На свадьбу Отара во дворе зарезали свинью, разделали и стали варить в большом котле. Я наблюдал эту сцену с веранды и вдруг обнаружил, что Софико стоит рядом и тоже смотрит. Трехлетняя девочка — и такие ужасы!
— Свинюшку выкупали, — радостно сообщила мне Софико.
Софико моложе на восемь лет. Разница громадная: когда ей было три, мне было одиннадцать, когда мне было двадцать — ей было двенадцать.
Когда Софико стала актрисой, я, конечно, понимал, что она хорошая актриса, способная. Но Большой актрисой для меня была Верико. Я смотрел фильмы, где играла Софико, и когда театр Марджанишвили приезжал на гастроли в Москву, я ходил на все спектакли, где играла Софико. Сидел в первом ряду и мучился: через двадцать минут мне уже так хотелось курить, что я не понимал, что происходит на сцене, и ждал антракта. (И так было всегда, пока я не бросил курить. Я не пропускал ни одной премьеры Леонова, но ни одну, можно сказать, не видел.)

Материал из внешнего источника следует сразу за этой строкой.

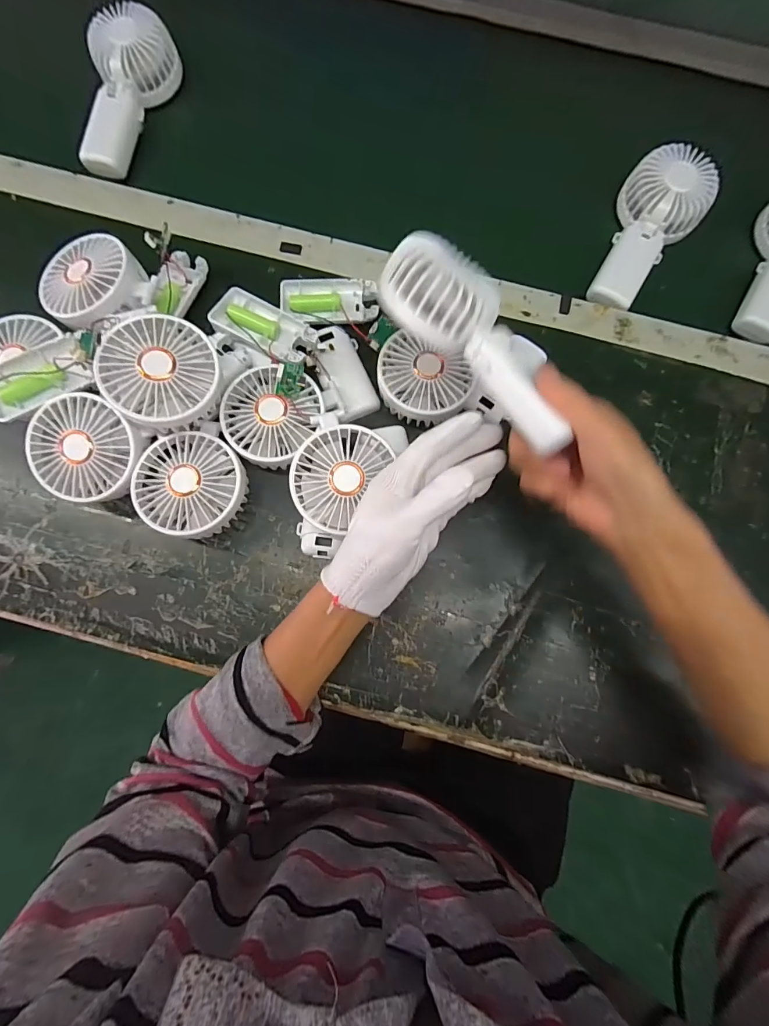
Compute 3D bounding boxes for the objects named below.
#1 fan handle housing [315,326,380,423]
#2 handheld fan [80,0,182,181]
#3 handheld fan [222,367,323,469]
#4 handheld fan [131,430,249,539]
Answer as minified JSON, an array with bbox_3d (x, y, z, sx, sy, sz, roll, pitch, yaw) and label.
[{"bbox_3d":[-0.040,-0.132,0.386,0.051,0.020,0.096,-13,77,-30],"label":"fan handle housing"},{"bbox_3d":[-0.276,-0.451,0.444,0.088,0.042,0.172,6,78,0],"label":"handheld fan"},{"bbox_3d":[-0.099,-0.083,0.365,0.081,0.037,0.083,0,78,-1],"label":"handheld fan"},{"bbox_3d":[-0.161,-0.021,0.358,0.085,0.048,0.083,0,78,-1],"label":"handheld fan"}]

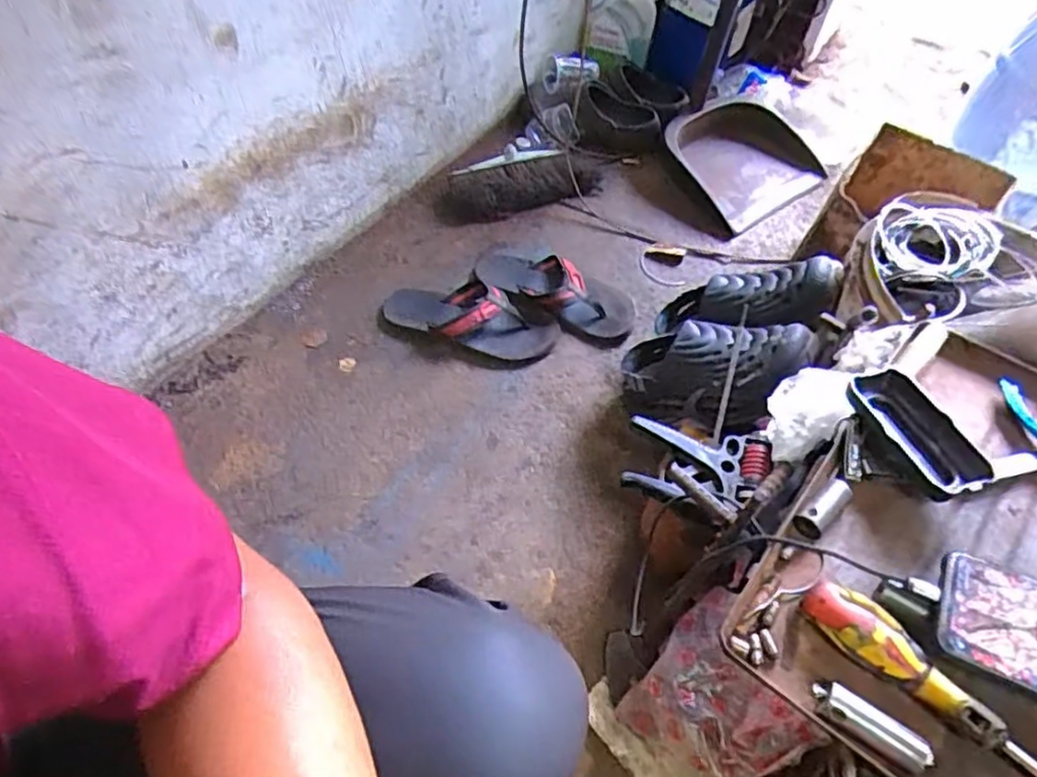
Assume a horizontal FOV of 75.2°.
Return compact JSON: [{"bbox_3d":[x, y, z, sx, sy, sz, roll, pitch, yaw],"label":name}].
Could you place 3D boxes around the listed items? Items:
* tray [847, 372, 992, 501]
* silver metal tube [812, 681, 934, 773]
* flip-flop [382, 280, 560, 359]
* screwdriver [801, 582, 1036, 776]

Какая Софико актриса — я понял, только когда в Доме работников искусств был ее творческий вечер. Там было много фрагментов из ее фильмов, она показывала отрывки из спектаклей. И передо мной раскрылась актриса такого широкого диапазона, с такой богатой палитрой, что я понял — в доме Верико была не одна Большая актриса, а две.